The influence of coastal evolution on the paleobiogeography of the bivalve Anomalocardia flexuosa (Linné, 1767) along the southwestern Atlantic Ocean

Citation:
Lopes, R. P., do Ritter M. N., Barboza E. G., da Câmara Rosa M. L. C., Dillenburg S. R., & Caron F. (2022).  The influence of coastal evolution on the paleobiogeography of the bivalve Anomalocardia flexuosa (Linné, 1767) along the southwestern Atlantic Ocean. 103662., 2021

Abstract:

Anomalocardia flexuosa is a bivalve that inhabits shallow, low hydrodynamics coastal environments of normal to brackish salinity, currently distributed from the Caribbean up to the state of Santa Catarina (∼28°S) in southern Brazil, but its fossil record extends along the southwestern Atlantic up to ∼40°S, in Argentina. Its absence in southern coasts today is attributed to ocean water cooling as a result of Middle-Late Holocene changes in relative influence of the warm waters of the Brazil Current and the cold waters of the Malvinas/Falklands Current, but geomorphologic and stratigraphic data suggest that coastal evolution controlled mainly by glacioeustatic-driven oscillations may have also played a role on the shifts of its distribution. Here we review the past and present distribution of A. flexuosa along southern Brazil, establishing a correlation with the Holocene geological history of this area. The Holocene post glacial marine transgression (PMT) produced a large complex of interconnected coastal lagoons landward of sandy barriers stretching from southern Brazil (state of Rio Grande do Sul) to Argentina, creating a corridor that allowed for the southward dispersion of A. flexuosa. The few available numerical ages indicate that A. flexuosa was established in the northern coastal plain of Rio Grande do Sul around ∼7.1 ka BP, and by ∼5.8 ka BP it had reached the southern plain, facilitated by warmer ocean waters than today and the sea-level highstand of 6–5 ka BP. The combination of cooling, sea-level fall that reduced marine influence, and fluvial inputs of freshwater and sediments, converted most of the lagoon complex into smaller isolated freshwater lakes after ∼4 ka BP, leading to the regional extinction of that species.
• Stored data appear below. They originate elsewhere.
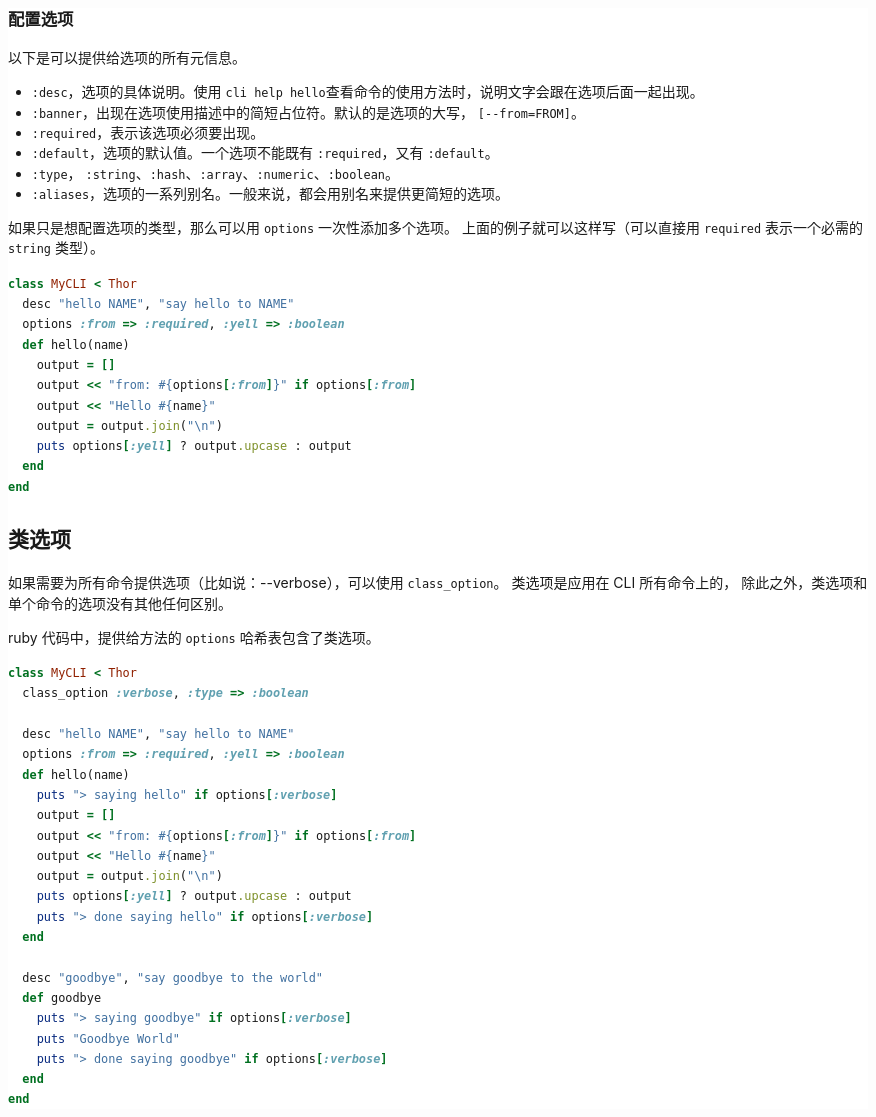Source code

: ### 配置选项

以下是可以提供给选项的所有元信息。

- `:desc`，选项的具体说明。使用 `cli help hello`查看命令的使用方法时，说明文字会跟在选项后面一起出现。
- `:banner`，出现在选项使用描述中的简短占位符。默认的是选项的大写， `[--from=FROM]`。
- `:required`，表示该选项必须要出现。
- `:default`，选项的默认值。一个选项不能既有 `:required`，又有 `:default`。
- `:type`， `:string`、`:hash`、`:array`、`:numeric`、`:boolean`。
- `:aliases`，选项的一系列别名。一般来说，都会用别名来提供更简短的选项。


如果只是想配置选项的类型，那么可以用 `options` 一次性添加多个选项。
上面的例子就可以这样写（可以直接用 `required` 表示一个必需的 `string` 类型）。

``` ruby
class MyCLI < Thor
  desc "hello NAME", "say hello to NAME"
  options :from => :required, :yell => :boolean
  def hello(name)
    output = []
    output << "from: #{options[:from]}" if options[:from]
    output << "Hello #{name}"
    output = output.join("\n")
    puts options[:yell] ? output.upcase : output
  end
end
```

## 类选项

如果需要为所有命令提供选项（比如说：--verbose），可以使用 `class_option`。
类选项是应用在 CLI 所有命令上的，
除此之外，类选项和单个命令的选项没有其他任何区别。

ruby 代码中，提供给方法的 `options` 哈希表包含了类选项。

``` ruby
class MyCLI < Thor
  class_option :verbose, :type => :boolean

  desc "hello NAME", "say hello to NAME"
  options :from => :required, :yell => :boolean
  def hello(name)
    puts "> saying hello" if options[:verbose]
    output = []
    output << "from: #{options[:from]}" if options[:from]
    output << "Hello #{name}"
    output = output.join("\n")
    puts options[:yell] ? output.upcase : output
    puts "> done saying hello" if options[:verbose]
  end

  desc "goodbye", "say goodbye to the world"
  def goodbye
    puts "> saying goodbye" if options[:verbose]
    puts "Goodbye World"
    puts "> done saying goodbye" if options[:verbose]
  end
end
```
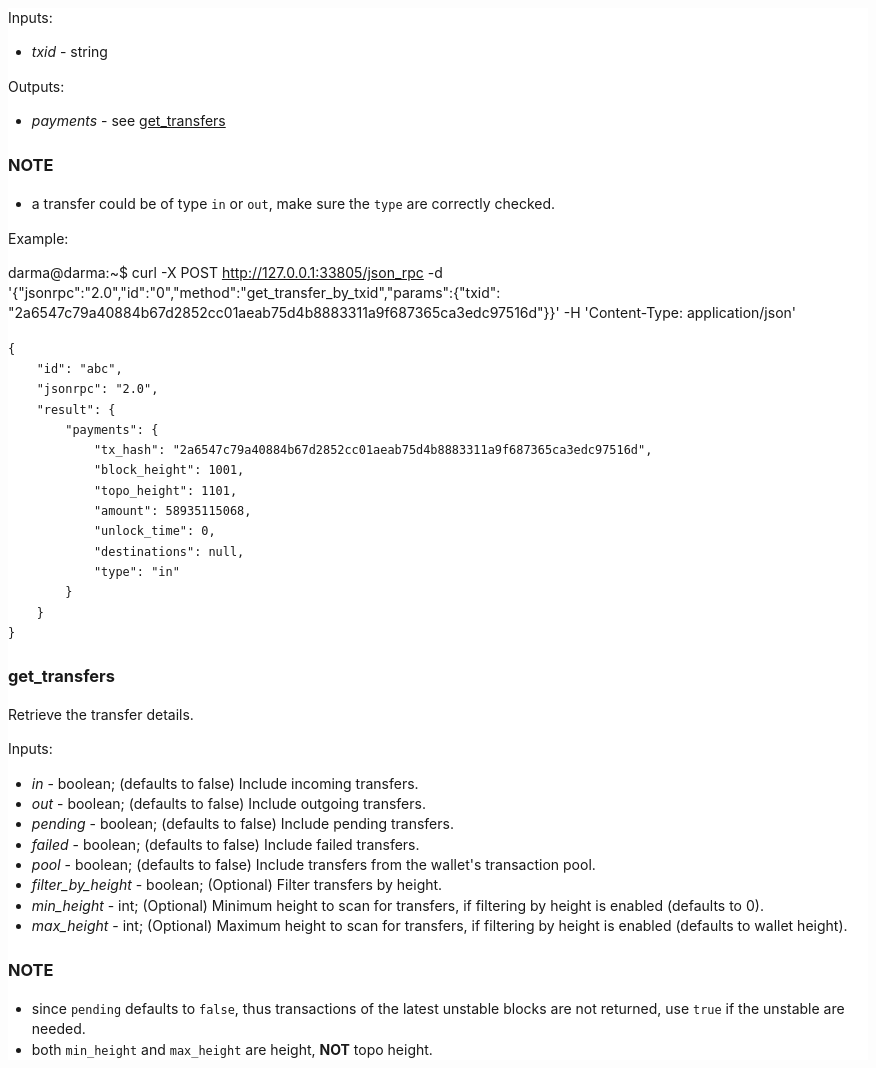 Inputs:

* *txid* - string

Outputs:

* *payments* - see [get_transfers](#get_transfers)

### NOTE
* a transfer could be of type `in` or `out`, make sure the `type` are correctly checked.

Example:

darma@darma:~$</span> curl -X POST http://127.0.0.1:33805/json_rpc -d '{"jsonrpc":"2.0","id":"0","method":"get_transfer_by_txid","params":{"txid": "2a6547c79a40884b67d2852cc01aeab75d4b8883311a9f687365ca3edc97516d"}}' -H 'Content-Type: application/json'
```
{
	"id": "abc",
	"jsonrpc": "2.0",
	"result": {
		"payments": {
			"tx_hash": "2a6547c79a40884b67d2852cc01aeab75d4b8883311a9f687365ca3edc97516d",
			"block_height": 1001,
			"topo_height": 1101,
			"amount": 58935115068,
			"unlock_time": 0,
			"destinations": null,
			"type": "in"
		}
	}
}
```

### get_transfers

Retrieve the transfer details.

Inputs:

* *in* - boolean; (defaults to false) Include incoming transfers.
* *out* - boolean; (defaults to false) Include outgoing transfers.
* *pending* - boolean; (defaults to false) Include pending transfers.
* *failed* - boolean; (defaults to false) Include failed transfers.
* *pool* - boolean; (defaults to false) Include transfers from the wallet's transaction pool.
* *filter_by_height* - boolean; (Optional) Filter transfers by height.
* *min_height* - int; (Optional) Minimum height to scan for transfers, if filtering by height is enabled (defaults to 0).
* *max_height* - int; (Optional) Maximum height to scan for transfers, if filtering by height is enabled (defaults to wallet height).

### NOTE
* since `pending` defaults to `false`, thus transactions of the latest unstable blocks are not returned, use `true` if the unstable are needed.
* both `min_height` and `max_height` are height, **NOT** topo height.
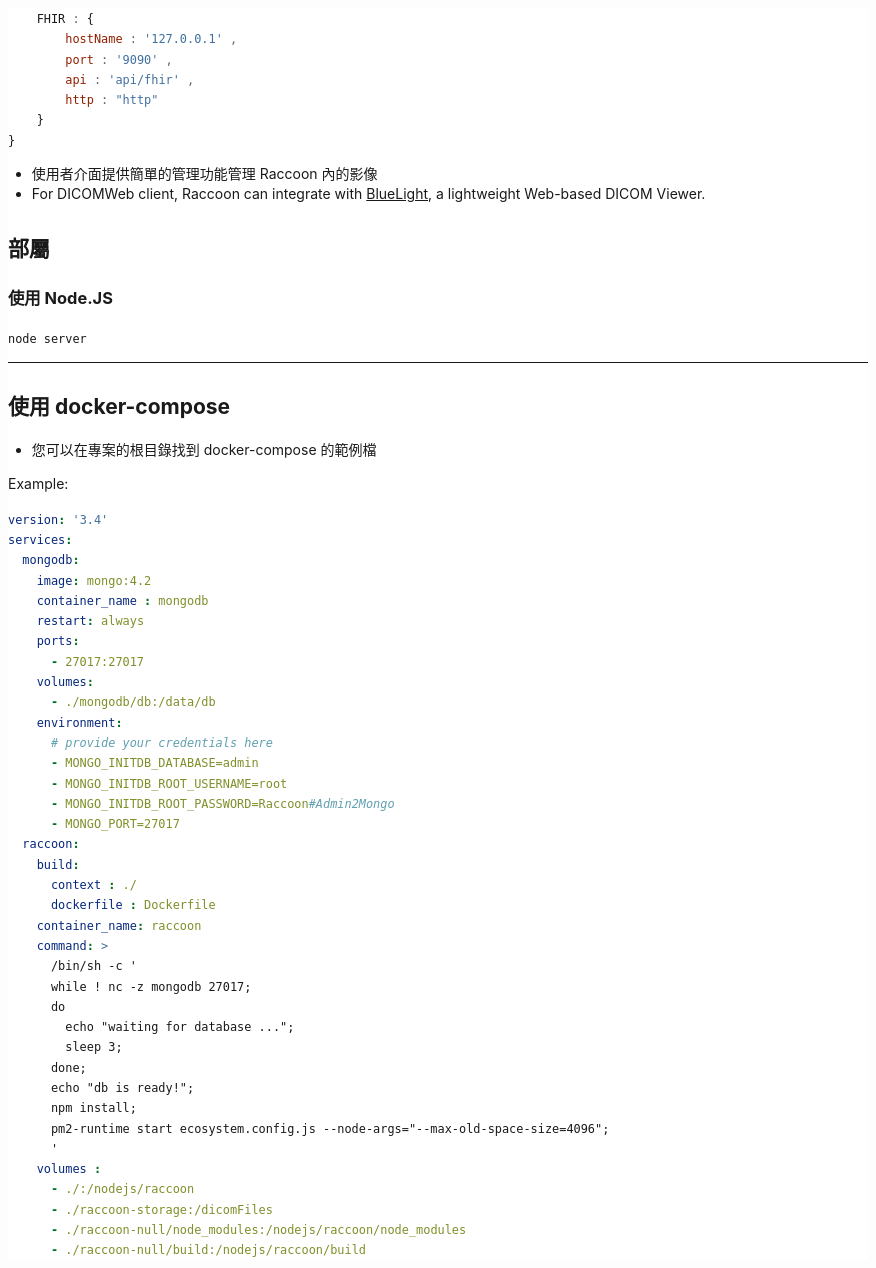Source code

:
 ```javascript
    FHIR : {
        hostName : '127.0.0.1' , 
        port : '9090' , 
        api : 'api/fhir' , 
        http : "http"
    }
}
```
* 使用者介面提供簡單的管理功能管理 Raccoon 內的影像
* For DICOMWeb client, Raccoon can integrate with <a href="https://github.com/cylab-tw/bluelight/">BlueLight</a>, a lightweight Web-based DICOM Viewer.

## 部屬
### 使用 Node.JS
```bash
node server
```

---

## 使用 docker-compose
- 您可以在專案的根目錄找到 docker-compose 的範例檔

Example:
```yml
version: '3.4'
services:
  mongodb:
    image: mongo:4.2
    container_name : mongodb
    restart: always
    ports:
      - 27017:27017
    volumes:
      - ./mongodb/db:/data/db
    environment:
      # provide your credentials here
      - MONGO_INITDB_DATABASE=admin
      - MONGO_INITDB_ROOT_USERNAME=root
      - MONGO_INITDB_ROOT_PASSWORD=Raccoon#Admin2Mongo
      - MONGO_PORT=27017
  raccoon:
    build:
      context : ./
      dockerfile : Dockerfile
    container_name: raccoon
    command: >
      /bin/sh -c '
      while ! nc -z mongodb 27017;
      do
        echo "waiting for database ...";
        sleep 3;
      done;
      echo "db is ready!";
      npm install;
      pm2-runtime start ecosystem.config.js --node-args="--max-old-space-size=4096";
      '
    volumes :
      - ./:/nodejs/raccoon
      - ./raccoon-storage:/dicomFiles
      - ./raccoon-null/node_modules:/nodejs/raccoon/node_modules
      - ./raccoon-null/build:/nodejs/raccoon/build
```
The fossils of A. flexuosa and other tropical mollusks in middle and late Pleistocene interglacial barrier-lagoon coastal deposits along the southwestern Atlantic suggest that their latitudinal distribution shifted cyclically, driven by glacial-interglacial oscillations of sea-level and temperatures. The understanding of the coastal processes that affected the distribution of A. flexuosa may help assessing how mollusks and other marine species respond to environmental forcings related to sea-level oscillations and climate, thus contributing from a paleobiological perspective for conservation and management efforts under present and future scenarios of changes in coastal ecosystems.